UK / BBC Two / 1×60 minute episode / Broadcast Monday 26 October 2015 at 9.00pm
Created by the monarch, Dukedoms are gradually becoming extinct – the last one was created by Queen Victoria. In this one-off documentary Michael Waldman meets some of the last vestiges of this top rank of the British aristocracy, and asks what has become of those who remain.
In 2012 South African Bruce Murray found himself becoming the 12th Duke of Atholl and heading up the only private army in Europe – the Atholl Highlanders.
If Camilla Osborne had been a boy, she would have inherited her father’s Dukedom, but now there is no longer a Duke of Leeds.
The Duke and Duchess of St Albans don’t have a stately pile, but do have their coronets and coronation robes.
One of the few Dukes to still sit in the House of Lords, The Eighth Duke of Montrose is a hill farmer by trade. He continues the family tradition of being intimately involved in the political relationship between Scotland and England.

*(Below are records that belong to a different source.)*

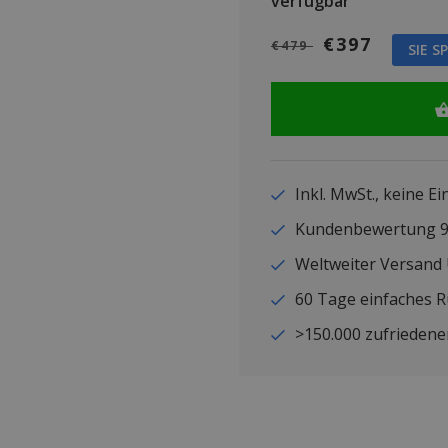
verfügbar
€397
€479
SIE S
Inkl. MwSt., keine E
Kundenbewertung
Weltweiter Versand
60 Tage einfaches 
>150.000 zufriedene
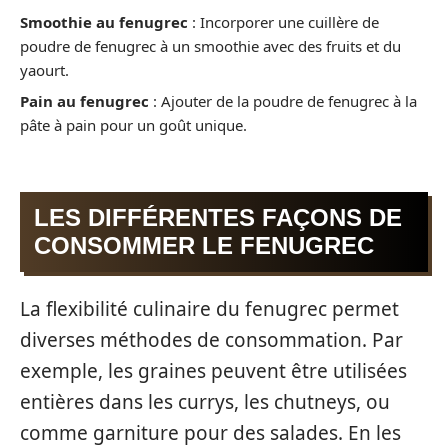
Smoothie au fenugrec
: Incorporer une cuillère de
poudre de fenugrec à un smoothie avec des fruits et du
yaourt.
Pain au fenugrec
: Ajouter de la poudre de fenugrec à la
pâte à pain pour un goût unique.
LES DIFFÉRENTES FAÇONS DE
CONSOMMER LE FENUGREC
La flexibilité culinaire du fenugrec permet
diverses méthodes de consommation. Par
exemple, les graines peuvent être utilisées
entières dans les currys, les chutneys, ou
comme garniture pour des salades. En les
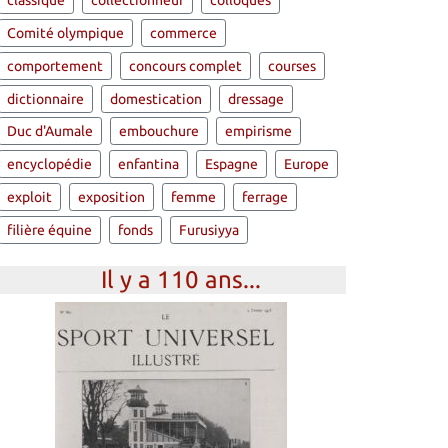
classique
collectionneur
colloques
Comité olympique
commerce
comportement
concours complet
courses
dictionnaire
domestication
dressage
Duc d'Aumale
embouchure
empirisme
encyclopédie
enfantina
Espagne
Europe
exploit
exposition
femme
ferrage
filière équine
fonds
Furusiyya
Il y a 110 ans...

The Duchess of Rutland was determined to make Belvoir Castle an efficient business, living onsite in one wing, with her estranged husband the Duke living in another. Their elder teen daughters are prepared for when the title is passed down to their younger brother.
Whilst at Blenheim Palace, Lady Rosemary Spencer Churchill, daughter of the 10th Duke of Marlborough, revisits her childhood home. Her nephew succeeded to the title only recently and it’s a rather different Blenheim to the one she remembers.